Following is my code that currently uses two loops to process an input df over num iterations defined by outer loop and compare against a random sequence of numbers generated inside inner loop.
While the current approach gives me the output correctly, I suspect this could be done in a better way, particularly for cases where number of iterations in outer loop is more than a few million and num columns in df are close to a hundred.
I wanted to know if I might be missing a trick or two, that I can try to implement.
# Input df - index is same length as num iterations for inner loop defined below
# 'cumuluative' column value is used for comparison against random number inside inner loop
# 'units_A' is useful data captured from each iteration of inner loop that is aggregated after exiting inner loop
df_reference = pd.DataFrame(index=np.arange(1,11,1),data={'cumulative':np.arange(0.1,1.1,0.1),'units_A':np.arange(10,101,10)})
# Variable that determines num rows in output df
num_iterations_outer = 20
# Variable that determines number of iterations for inner loop operation
num_iterations_inner = 10
# Create an empty output df that will be updated at end
df_out = pd.DataFrame(columns=['cumulative','units_A'])
# Using np array for comparison inside loop instead of comparing against column which takes much longer
compare_against_arr = df_reference['cumulative'].values
# Create a list to store df's that will become rows of output df.
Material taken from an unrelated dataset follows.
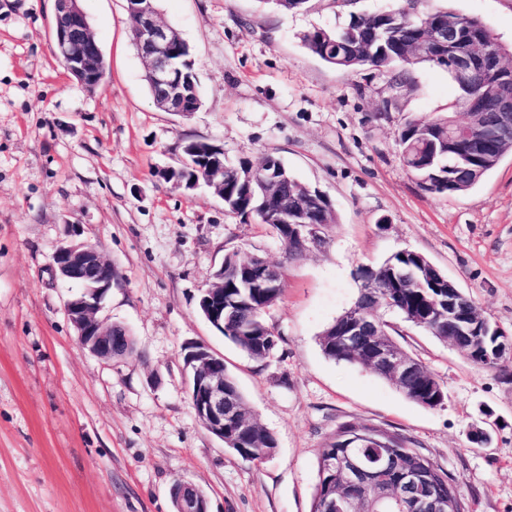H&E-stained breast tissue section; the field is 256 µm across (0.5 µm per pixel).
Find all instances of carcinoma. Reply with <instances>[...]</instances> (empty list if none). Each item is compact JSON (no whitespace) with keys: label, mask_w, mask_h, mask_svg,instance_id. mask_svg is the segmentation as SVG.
<instances>
[{"label":"carcinoma","mask_w":512,"mask_h":512,"mask_svg":"<svg viewBox=\"0 0 512 512\" xmlns=\"http://www.w3.org/2000/svg\"><path fill=\"white\" fill-rule=\"evenodd\" d=\"M416 0H397L392 8L394 15L380 13H349V21L342 28H314L303 35L305 47L328 65L344 71L372 68L389 76L392 89L413 87L414 69L424 63L445 66L447 62L433 56L415 55V44L422 34L452 19L468 32L476 31L481 21L475 17L459 15L449 10H436L423 16L415 14ZM178 65L188 85H195V60L190 49H185ZM459 127L452 117L444 116L431 121L410 120L401 128L398 137L403 164L417 180H423L431 170L442 174L448 171L451 156L458 153L462 143H448V126ZM276 161L268 155L254 164L242 160L237 164L224 163V207L242 217H253L261 222L265 209V187L258 180L266 165ZM475 186L474 181L450 187L435 184L425 187L432 193L450 195L464 193ZM244 259L236 252L224 255V296L233 297L240 306L233 312L224 313V337L254 359L264 360L275 351L278 337L272 335L265 320V312L279 301L282 289L251 286L242 267ZM406 272L426 269V258L415 251L402 250L392 254L376 268L377 287L362 283L360 295L372 291L382 304L381 312L400 316L405 322H422L421 329L446 341L453 330L448 321V288H436L427 279L422 286H416L411 279L403 282L394 279L393 268ZM349 310L336 318L320 337L323 353L330 359L350 364L365 365V358L344 351L335 345L336 332L353 317ZM498 337L488 332L476 333L468 340V356L472 363L483 370L495 371L512 376V354L498 356L493 353ZM415 373L408 377L400 391L413 402L436 407L445 399V392L432 372L419 360H414ZM412 441L403 434L374 425L341 424L336 432L320 449L318 455V483L311 512H324L328 497L343 489L342 473L331 468V461L341 462L346 457L358 455L364 463L374 468L379 455L393 459L395 469L389 475V482H398V475L409 466L423 470L425 488L437 491V487L448 484L449 473L435 465L420 450L411 447ZM275 448L273 436L257 423H252L248 433L241 436V447L233 449L245 460L269 456ZM349 492L357 499L363 512H413L412 501L381 499L375 485L351 488Z\"/></svg>","instance_id":"carcinoma-1"}]
</instances>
This is done to store to list and concat once vs. concat each df at a time within loop
output_df_rows_list = []
for outer_iteration_num in np.arange(num_iterations_outer):
#current_cumulative_val = 1
# Rotation num is reset to 1 at the start of every outer interation
current_rotation_num = 1
# Create an empty list to store all rotation_num that are generated from inner loop iteration
rotations_list = []
for inner_iteration_num in np.arange(1,num_iterations_inner+1):
# Get a random number between (0.0,1.0]
comparator = np.random.random()
# Add the current rotation num to the list created before entering inner loop. Use the rotations list to get corresponding units_A after exiting inner loop
rotations_list.append(current_rotation_num)
# Compare random num 'comparator' to cumulative value corresponding to current rotation
if(comparator < compare_against_arr[current_rotation_num]):
# Reset rotation_num back to 1
current_rotation_num = 1
else:
# Increment rotation_num
current_rotation_num += 1
df_units_A_by_rotation = df_reference.reindex(rotations_list)
df_units_A_agg_outer_iter = pd.DataFrame(data=df_units_A_by_rotation.sum()).transpose()
output_df_rows_list.append(df_units_A_agg_outer_iter)
# Output df is created by concatenating all df stored in list that was updated in outer loop above
df_out = pd.concat(output_df_rows_list)
# Reset index so that it matches num_outer_iterations
df_out.index = np.arange(num_iterations_outer)
I appreciate your time, and thank you for taking a look!